DOI:10.1177/1129729818769032
PMID:29642728
Abstract

INTRODUCTION

: A safe, largely used practice for difficult venous access patients is positioning a catheter in deeper veins under ultrasound guide. However, the risk of complications is increased when there is a high catheter-to-vein ratio or when the insertion site is in a zone with particular anatomical/physiological characteristics.

CASE DESCRIPTION

: A 60-year-old woman admitted to a post-operative intensive care unit after cardiac surgery had a complicated post-operative course. After the removal of a central venous catheter, it was necessary to insert a midline catheter. A complete ultrasound evaluation showed that only the axillary vein was suitable for direct cannulation. To avoid creating an exit site in the axillary cavity, the decision was made to tunnel the catheter to locate an exit site in a safer position. A guidewire was introduced through a needle in the axillary vein. A tunnel was created using a subcutaneous injection of lidocaine. A 14 G/13.3 cm peripheral venous catheter was inserted in the subcutaneous tract. A 4 Fr/20 cm catheter was introduced through the peripheral venous catheter and moved to the axillary vein through the previously inserted sheath. No acute complications occurred. The catheter was accessed several times a day during the period following its insertion to infuse drugs and take blood samples. It was removed 50 days after its placement because it was no longer needed. No symptomatic thrombosis or infections occurred.

CONCLUSION

: The placement of the tunnelled midline catheter is shown to be a safe and effective way to ensure vascular access for almost 2 months.

摘要

引言

对于静脉穿刺困难的患者,一种安全且广泛应用的做法是在超声引导下将导管置入更深的静脉。
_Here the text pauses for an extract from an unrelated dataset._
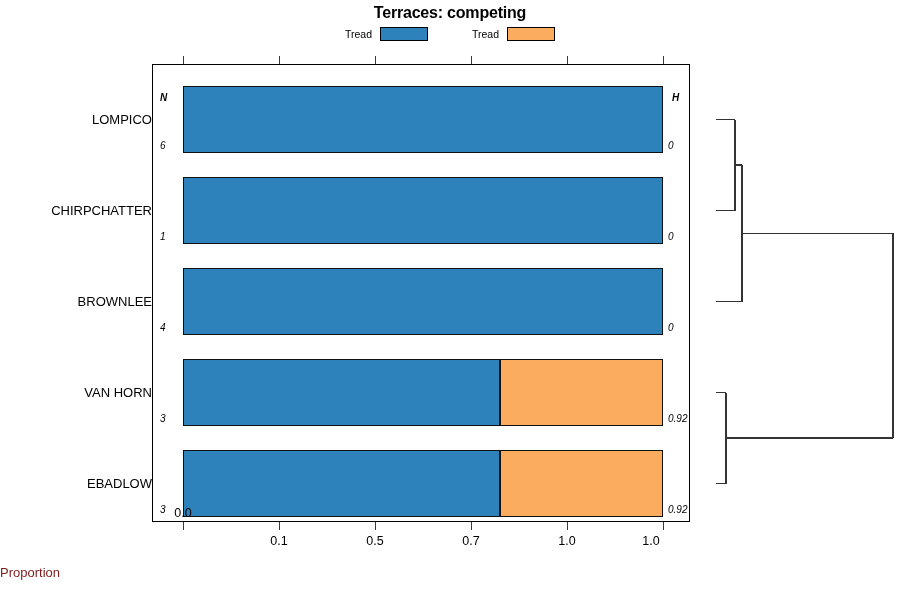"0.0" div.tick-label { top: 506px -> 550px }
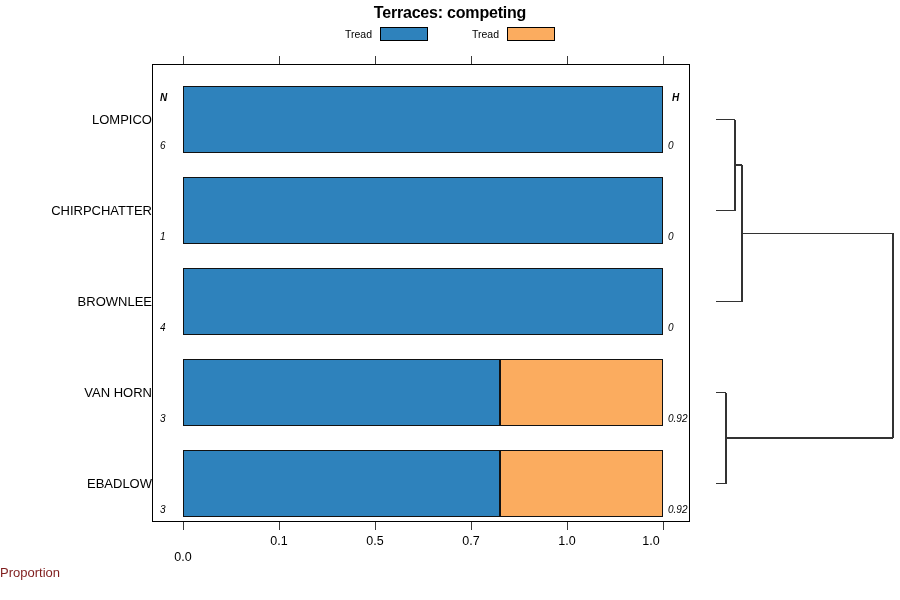"Proportion" #x-axis-title { color: #7f1d1d -> #3b82f6; text-align: left -> center }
然而,当导管与静脉的比例过高或插入部位位于具有特定解剖/生理特征的区域时,并发症的风险会增加。

病例描述

一名60岁女性在心脏手术后入住术后重症监护病房,术后病程复杂。拔除中心静脉导管后,需要插入一根中线导管。完整的超声评估显示,只有腋静脉适合直接插管。为避免在腋窝腔内形成出口部位,决定将导管做成隧道状,以便在更安全的位置找到出口部位。通过一根针将导丝引入腋静脉。通过皮下注射利多卡因形成一条隧道。将一根14G/13.3cm的外周静脉导管插入皮下通道。通过外周静脉导管引入一根4Fr/20cm的导管,并通过先前插入的鞘管将其移至腋静脉。未发生急性并发症。在导管插入后的一段时间内,每天多次使用该导管输注药物和采集血样。由于不再需要,在放置50天后将其拔除。未发生有症状的血栓形成或感染。

结论

隧道式中线导管的放置被证明是一种安全有效的方法,可确保近2个月的血管通路。